(DATA FOR THIS TASK):

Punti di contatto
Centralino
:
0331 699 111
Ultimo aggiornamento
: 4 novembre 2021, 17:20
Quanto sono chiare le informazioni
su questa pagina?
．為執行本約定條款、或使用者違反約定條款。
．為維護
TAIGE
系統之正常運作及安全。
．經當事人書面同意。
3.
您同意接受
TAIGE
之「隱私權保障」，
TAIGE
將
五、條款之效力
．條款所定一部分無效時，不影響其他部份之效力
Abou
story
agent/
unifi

* * *

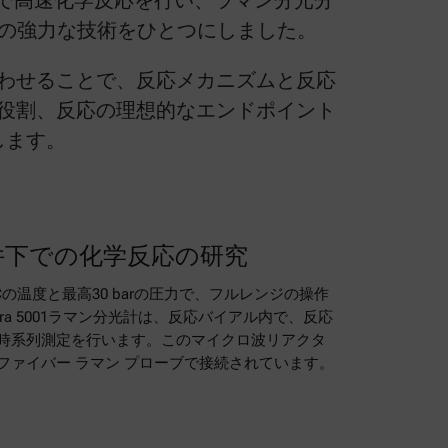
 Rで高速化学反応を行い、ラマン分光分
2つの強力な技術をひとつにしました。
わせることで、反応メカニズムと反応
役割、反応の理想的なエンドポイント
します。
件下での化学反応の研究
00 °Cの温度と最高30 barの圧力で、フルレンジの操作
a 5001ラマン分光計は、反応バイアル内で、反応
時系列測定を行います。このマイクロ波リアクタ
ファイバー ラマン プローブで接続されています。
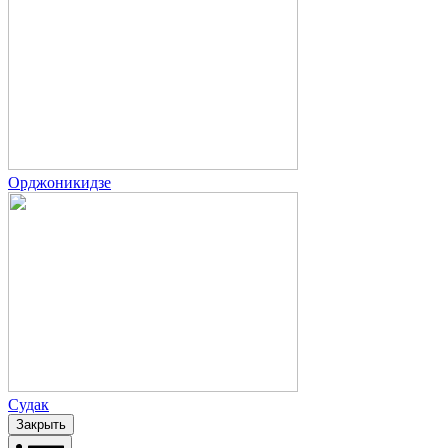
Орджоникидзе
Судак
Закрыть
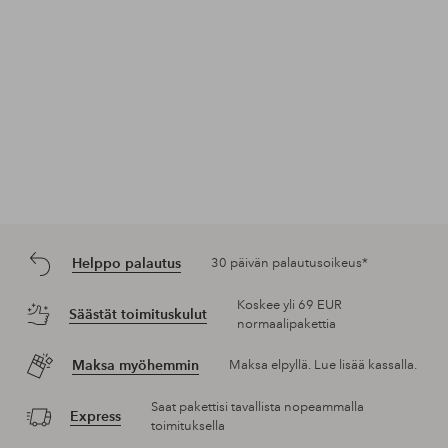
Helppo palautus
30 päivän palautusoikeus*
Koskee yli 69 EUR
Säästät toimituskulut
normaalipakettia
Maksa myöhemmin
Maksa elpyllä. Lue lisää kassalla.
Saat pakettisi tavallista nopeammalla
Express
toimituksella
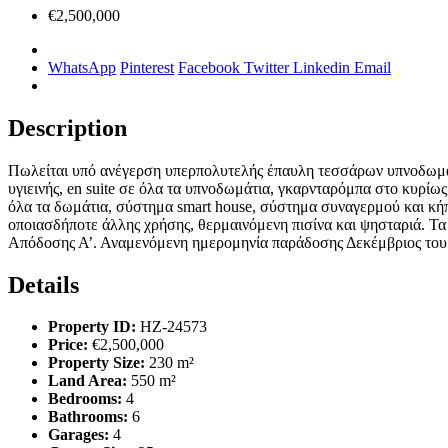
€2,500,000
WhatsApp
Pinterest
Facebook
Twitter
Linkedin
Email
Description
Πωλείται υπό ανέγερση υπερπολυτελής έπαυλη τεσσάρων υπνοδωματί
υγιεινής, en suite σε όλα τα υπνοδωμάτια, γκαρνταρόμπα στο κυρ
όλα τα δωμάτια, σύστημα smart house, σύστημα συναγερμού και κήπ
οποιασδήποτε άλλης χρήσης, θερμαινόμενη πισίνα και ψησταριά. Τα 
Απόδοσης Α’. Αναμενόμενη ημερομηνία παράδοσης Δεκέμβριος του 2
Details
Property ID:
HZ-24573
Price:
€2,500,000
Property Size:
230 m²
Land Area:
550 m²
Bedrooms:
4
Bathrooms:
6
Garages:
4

(TO-DO ITEM): Put the data from the line with "Орджоникидзе" to the line with "toimituksella", both included, into a Markdown table with the columns Row and Text, numbering each line and skipping blank lines. Leave the pictures out of the table.

(SOLUTION TO THIS EXERCISE):
| Row | Text |
|---|---|
| 1 | Орджоникидзе |
| 2 | Судак |
| 3 | Закрыть |
| 4 | Helppo palautus |
| 5 | 30 päivän palautusoikeus* |
| 6 | Koskee yli 69 EUR |
| 7 | Säästät toimituskulut |
| 8 | normaalipakettia |
| 9 | Maksa myöhemmin |
| 10 | Maksa elpyllä. Lue lisää kassalla. |
| 11 | Saat pakettisi tavallista nopeammalla |
| 12 | Express |
| 13 | toimituksella |